Исходный текст |
== == ==
Война в Украине, начавшаяся 24 февраля 2022 года, существенно повлияла на западные представления о должной в таких случаях осмотрительности и не могла не вызвать его ответных действий, включая существенное расширение санкционных регистров. Эти меры основывались на общем фундаментальном — каковы бы ни были различия в деталях между отдельными странами Запада — понимании права как набора правил для организации безопасной и разумной жизни общества. Очевидно, что если совершается незаконное деяние, то у него есть актор, подлежащий наказанию, а юридические процедуры предусмотрены для установления личности этого автора и определения степени его вины. Есть и промежуточные меры, принимаемые в отношении подозреваемого, пока его вина не установлена судом. Идея санкций находится именно в этой логике.
В международных отношениях Запад предполагает действительными те же принципы, пусть страны с иной правовой культурой и претендуют порой на национальные особенности. Но когда эта самобытность переходит, в буквальном смысле, все границы, приходится обращаться к истокам, к самым базовым понятиям права. Разумеется, в глобальном мире всегда есть и будут субъекты, отвергающие такие подходы, но, с точки зрения Запада, нет смысла на них оглядываться. Жизнь покажет, чьи представления о справедливости и о нормах, с ней связанных, окажутся оправданными.
== == ==
Набор данных |
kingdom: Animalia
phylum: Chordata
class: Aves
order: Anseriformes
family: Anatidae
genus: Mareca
== == ==
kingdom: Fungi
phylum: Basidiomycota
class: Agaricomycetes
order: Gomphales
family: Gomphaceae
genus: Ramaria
== == ==
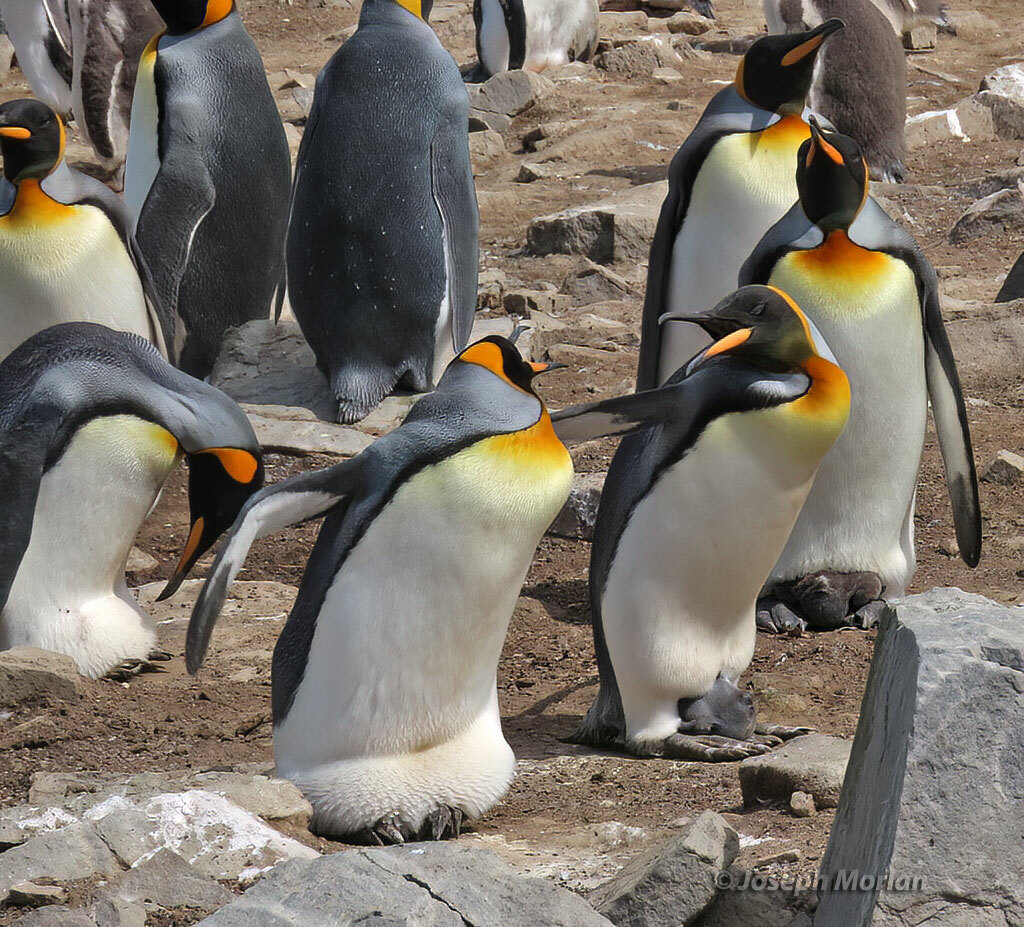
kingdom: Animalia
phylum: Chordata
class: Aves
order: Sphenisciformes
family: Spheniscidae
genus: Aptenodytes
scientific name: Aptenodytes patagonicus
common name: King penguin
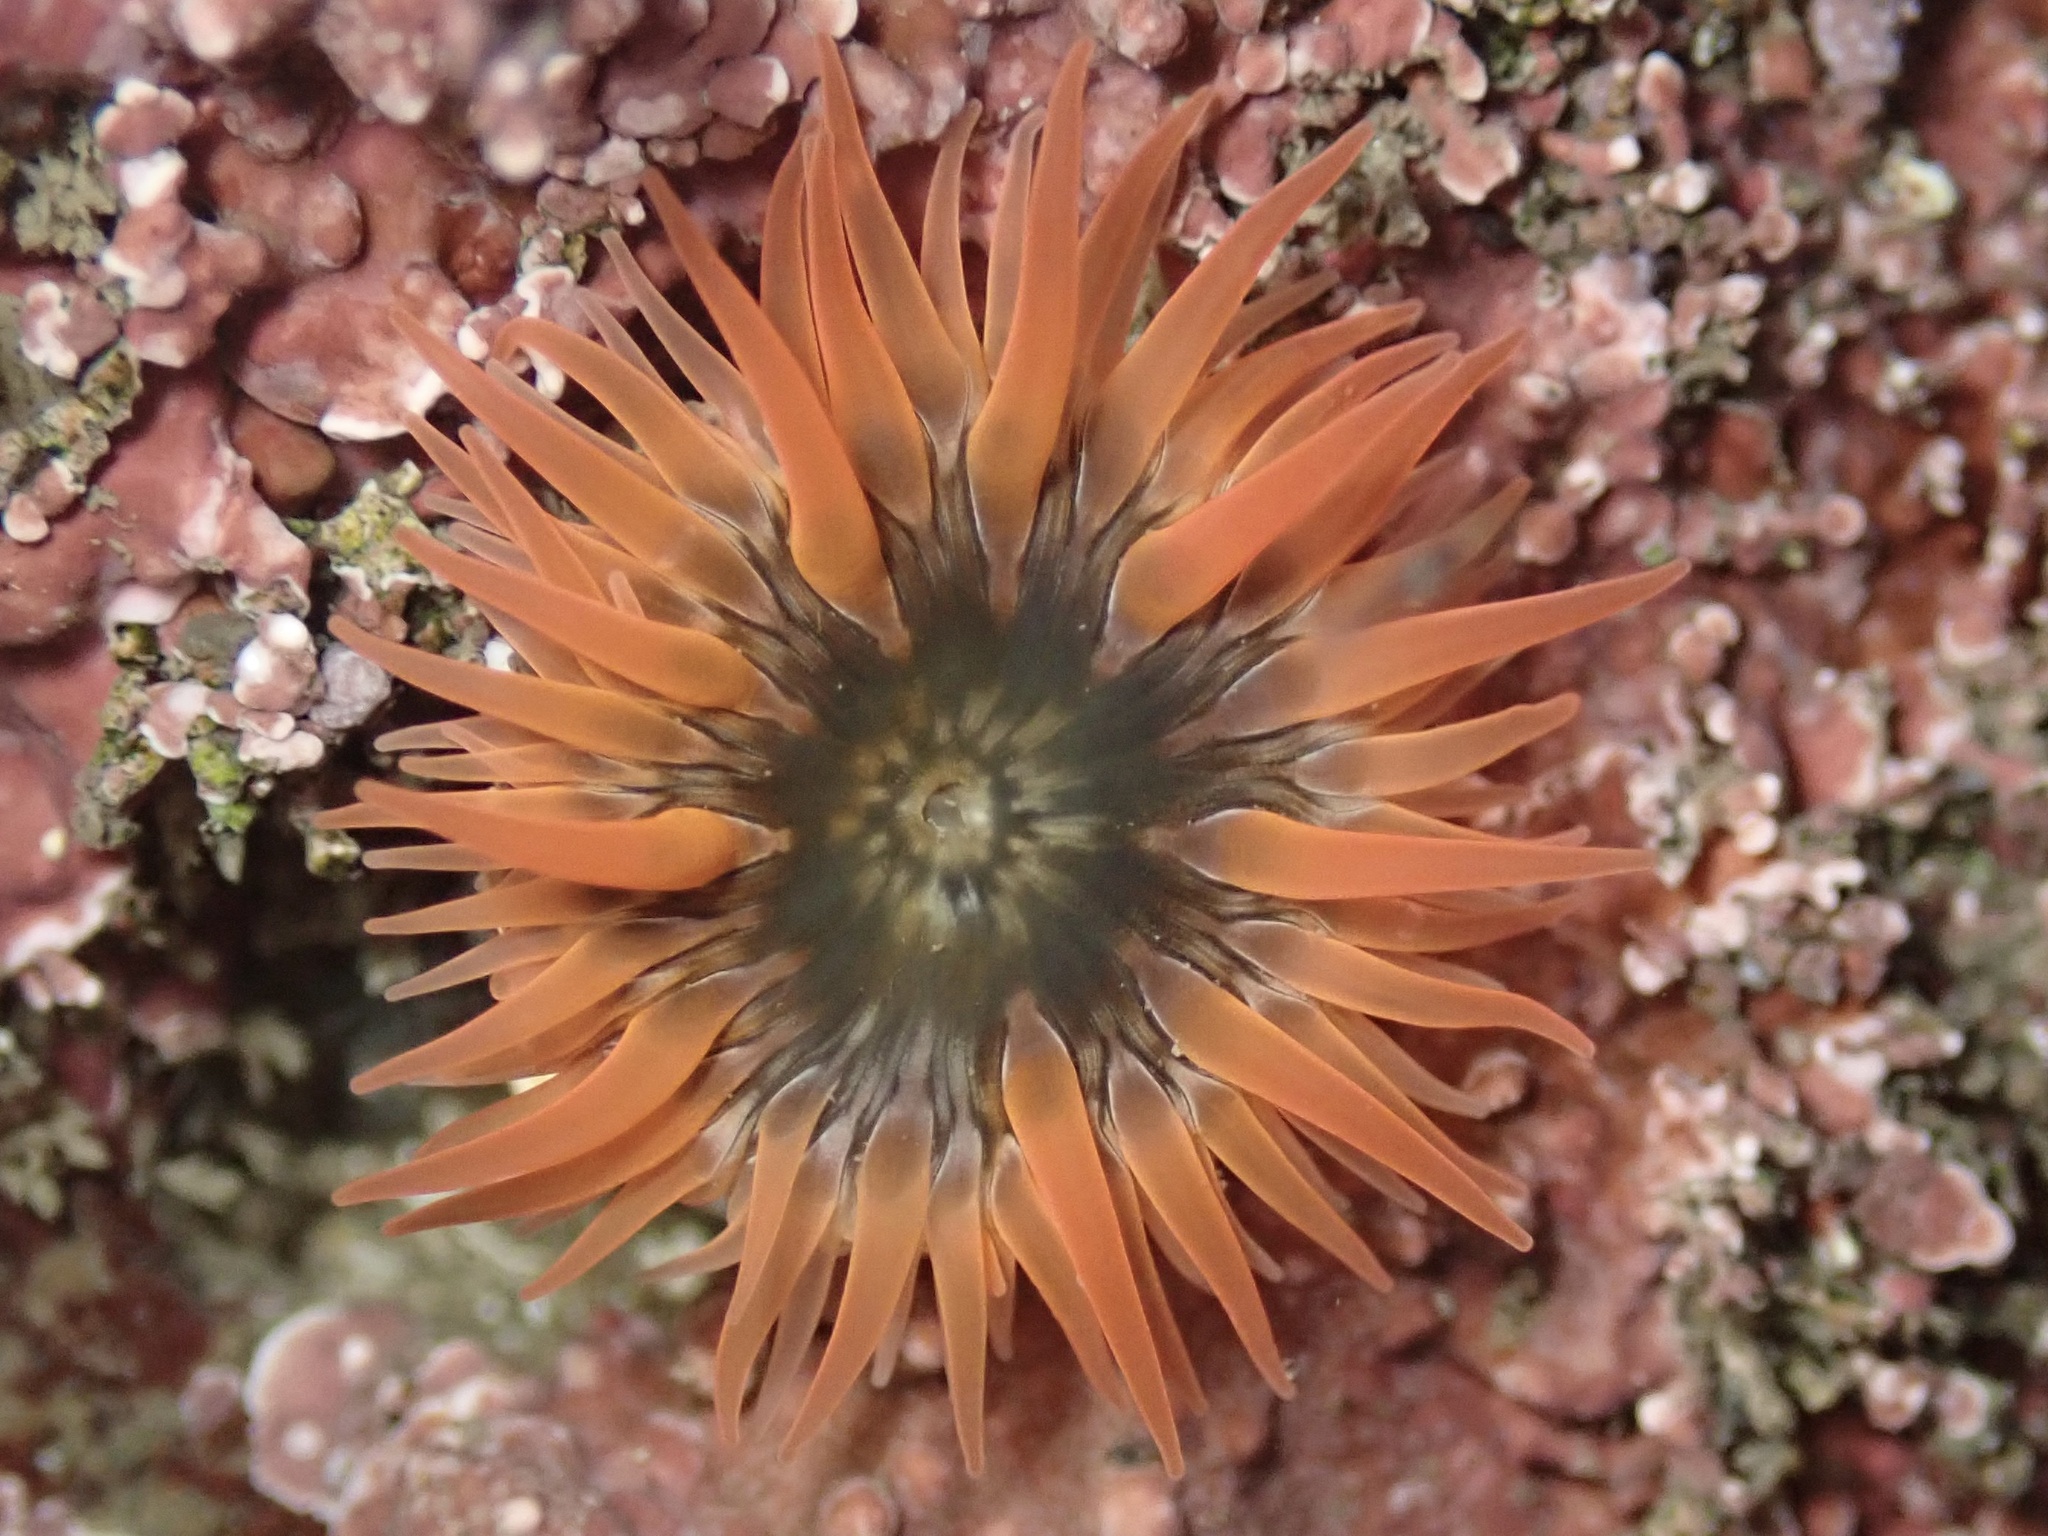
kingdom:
== == ==
Задание | Пожалуйста, выпишите из исходного текста без изменений фрагмент, который открывается словами «Война в Украине, начавшаяся» и завершается словами «в этой логике.». Записи представляют собой отдельный, самостоятельный материал.

Ответ к заданию |
Война в Украине, начавшаяся 24 февраля 2022 года, существенно повлияла на западные представления о должной в таких случаях осмотрительности и не могла не вызвать его ответных действий, включая существенное расширение санкционных регистров. Эти меры основывались на общем фундаментальном — каковы бы ни были различия в деталях между отдельными странами Запада — понимании права как набора правил для организации безопасной и разумной жизни общества. Очевидно, что если совершается незаконное деяние, то у него есть актор, подлежащий наказанию, а юридические процедуры предусмотрены для установления личности этого автора и определения степени его вины. Есть и промежуточные меры, принимаемые в отношении подозреваемого, пока его вина не установлена судом. Идея санкций находится именно в этой логике.